Collaboration dans un environnement virtuel 3D : influence de la distance à l'objet référencé et du 'view awareness' sur la résolution d'une tâche de 'grounding'


7. Conclusions

Nous l'avons évoqué dans l'introduction, concevoir un ECV nécessite de faire des choix de design afin de supporter au mieux la collaboration. Mais ces choix doivent pouvoir être justifiés, et la recherche que nous avons proposé tente d'apporter des évidences expérimentales pour ces justifications. En créant sur mesure un ECV 3D il nous a été possible de tester deux choix de design. L'ECV supporte une tâche de 'grounding', c'est-à-dire le processus par lequel des interlocuteurs construisent une base commune de connaissance. La tâche proposée aux collaborateurs implique de référencer un objet, et doit être considérée comme une fraction de collaboration, une action que des collaborateurs dans un espace de travail réel effectuent à de nombreuses reprises au cours du processus de collaboration. Mais cette action peut devenir problématique dans un ECV.

L'environnement 3D de notre recherche est construit sur un modèle spatial. Les sujets peuvent donc utiliser dans une certaine mesure leurs expériences quotidiennes de l'espace physique afin de se comporter et d'interpréter les comportements de leur partenaire dans l'espace virtuel. D'ailleurs, nous avons vérifié l'hypothèse selon laquelle la proximité en tant que propriété collaborative de l'espace (i.e. je suis près de là où j'agis) joue un rôle non négligeable dans la clarification du contexte de référenciation.
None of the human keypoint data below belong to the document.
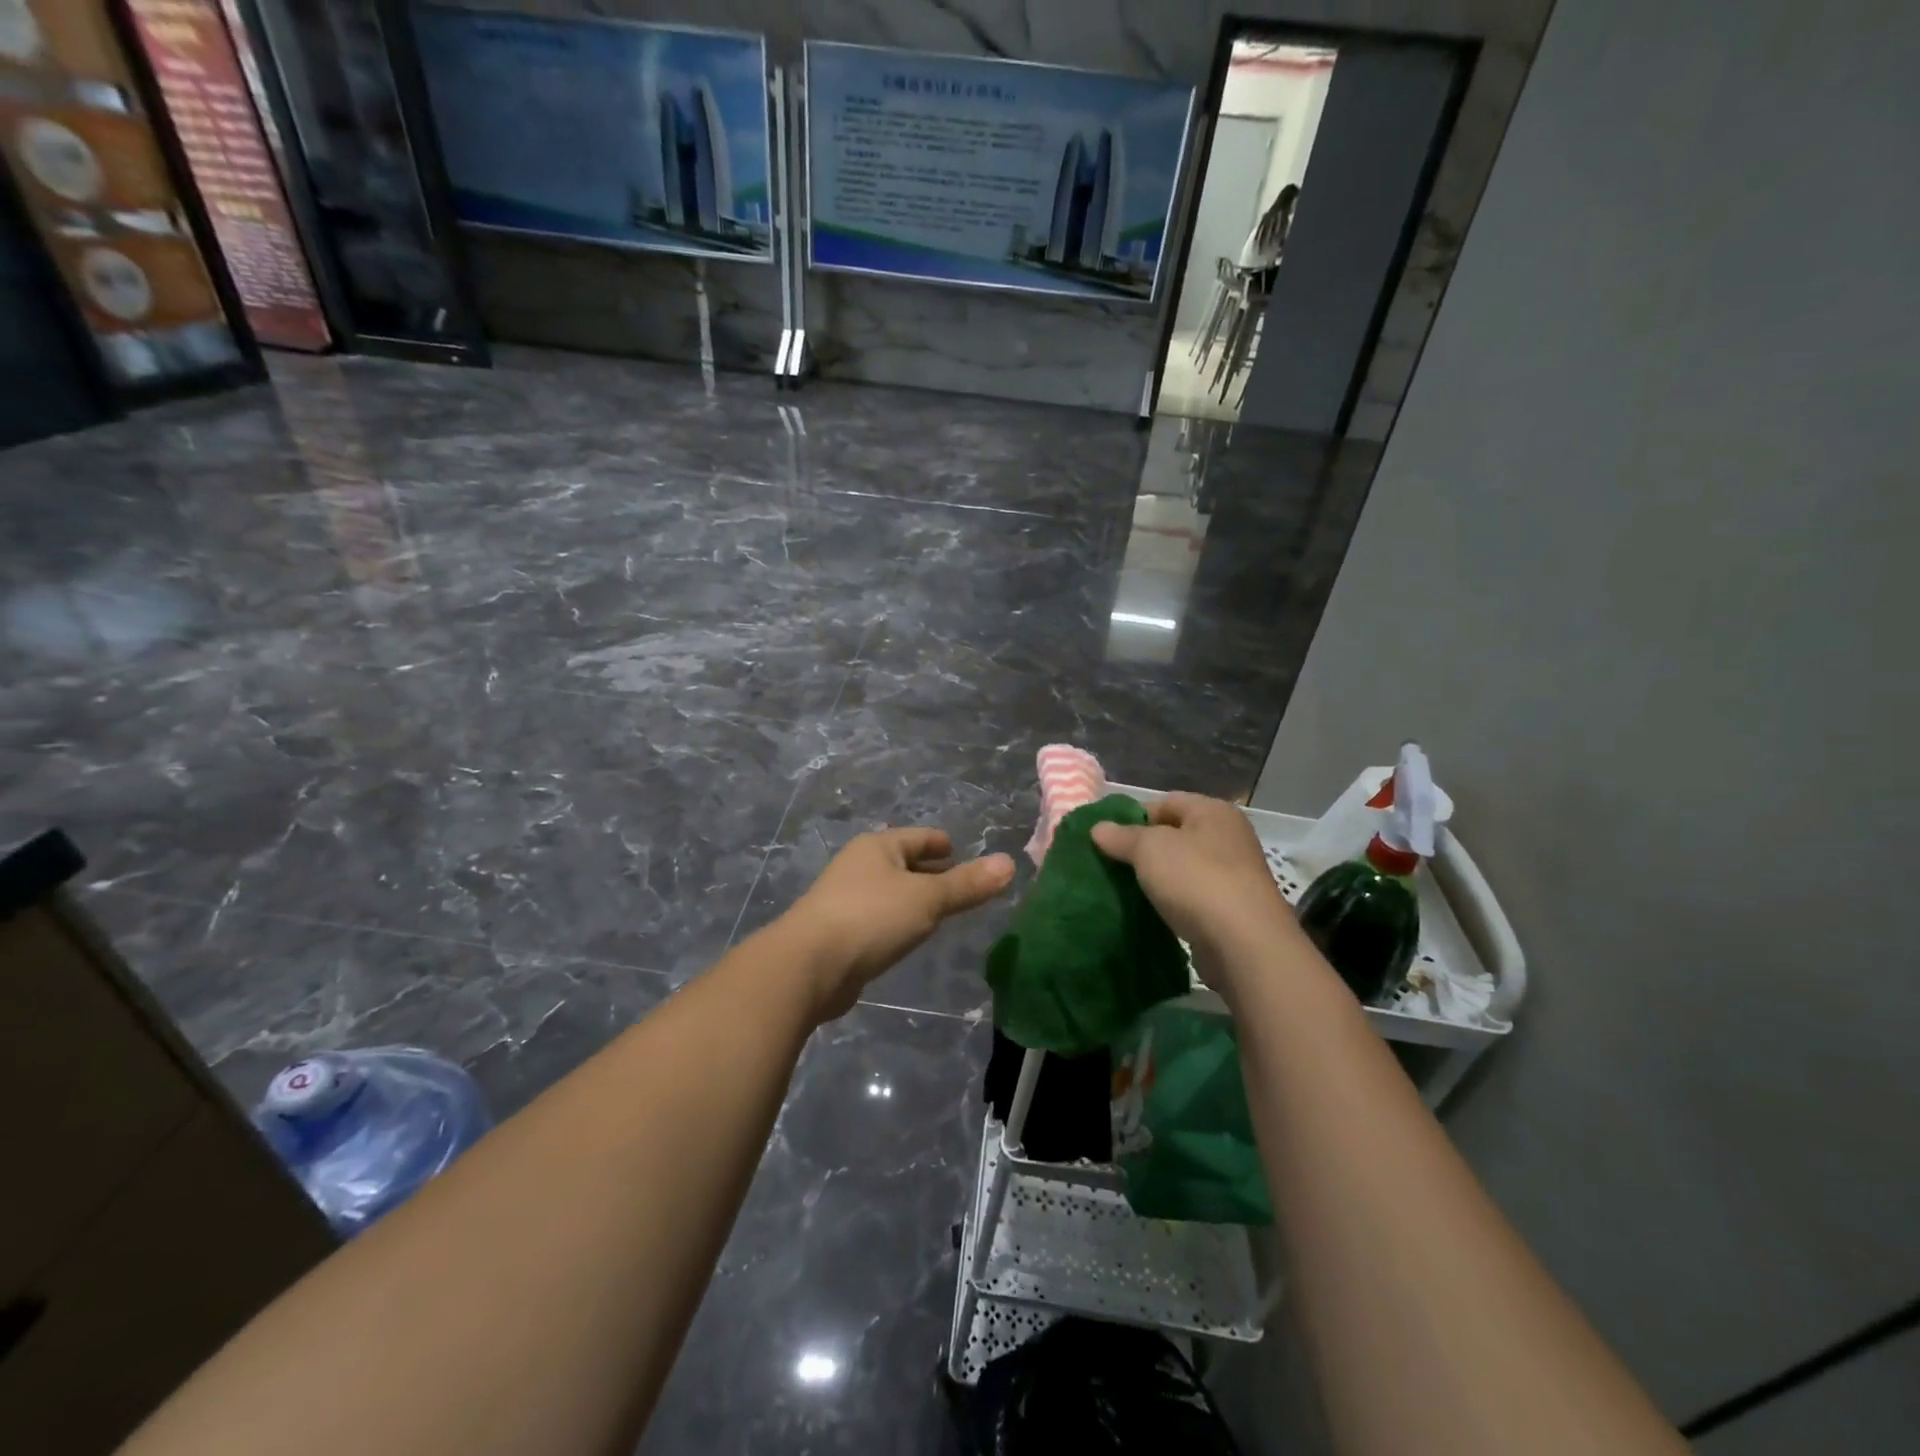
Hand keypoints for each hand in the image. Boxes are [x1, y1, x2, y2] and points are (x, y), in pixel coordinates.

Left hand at [787, 828, 1014, 1019]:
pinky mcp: (838, 932)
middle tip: (960, 886)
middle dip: (929, 872)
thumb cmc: (871, 918)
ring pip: (890, 892)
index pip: (918, 837)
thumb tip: (1009, 863)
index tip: (960, 852)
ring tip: (939, 912)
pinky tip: (908, 937)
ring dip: (913, 899)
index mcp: (877, 847)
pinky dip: (896, 921)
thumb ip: (967, 885)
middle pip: (903, 863)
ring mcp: (844, 899)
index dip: (941, 844)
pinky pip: (877, 918)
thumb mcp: (928, 899)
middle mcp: (858, 866)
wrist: (808, 966)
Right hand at [1090, 792, 1300, 992]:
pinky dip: (1173, 902)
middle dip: (1143, 849)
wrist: (1244, 944)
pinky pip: (1193, 897)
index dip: (1134, 817)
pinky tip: (1153, 913)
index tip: (1108, 840)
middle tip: (1112, 865)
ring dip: (1158, 878)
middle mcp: (1229, 837)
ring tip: (1127, 890)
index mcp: (1213, 812)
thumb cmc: (1196, 880)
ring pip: (1183, 868)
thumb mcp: (1149, 849)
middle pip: (1175, 835)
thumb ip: (1121, 836)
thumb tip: (1098, 828)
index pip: (1166, 802)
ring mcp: (1235, 875)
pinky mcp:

Lorsque plusieurs personnes collaborent dans un espace de travail réel, ils disposent de nombreuses informations à propos de leurs partenaires, facilitant le processus de collaboration. La médiatisation de la collaboration par les RV réduit de manière importante le nombres de ces informations. Mais selon l'optique des outils d'awareness (i.e. les 'awareness tools', abrégé 'AT') il est possible de fournir artificiellement des informations nécessaires aux collaborateurs. A travers notre recherche nous avons donc aussi tenté de mettre en évidence le rôle que joue la connaissance du champ de vision du partenaire dans la collaboration. En utilisant l'illumination d'objets nous avons matérialisé, i.e. rendu visible, ce champ de vision. Mais les résultats infirment l'hypothèse selon laquelle cet AT participe à la clarification du contexte de référenciation. L'AT utilisé pour rendre compte du champ de vision du partenaire, a été un choix un parmi d'autres. Nous aurions pu matérialiser le champ de vision en le délimitant par une matière transparente sur une certaine distance (une sorte de cône de vision). Nous aurions aussi pu représenter le point de vue du partenaire dans une petite fenêtre intégrée à l'ECV. Mais il nous a semblé intéressant d'intégrer l'AT directement à l'espace virtuel, en tant que propriété des objets de l'espace de travail.

Dans l'optique de la cognition distribuée, notre cadre de référence, les collaborateurs et l'ECV forment un système fonctionnel, dont il est possible d'étudier les caractéristiques de traitement de l'information. Dans ce sens la proximité aux objets et la matérialisation du champ de vision, représentent, stockent provisoirement et redistribuent de l'information à propos de l'état de l'exploration et des actions des partenaires au sein de la RV. Ces représentations sont alors traitées par les partenaires et conditionnent leurs comportements à venir. La cognition distribuée nous a permis de conceptualiser la situation expérimentale non pas comme impliquant deux utilisateurs communiquant par l'intermédiaire du canal de le RV, mais comme un système cognitif complexe et dynamique, modifiant sans cesse ses représentations internes afin de construire l'activité de collaboration dans la RV.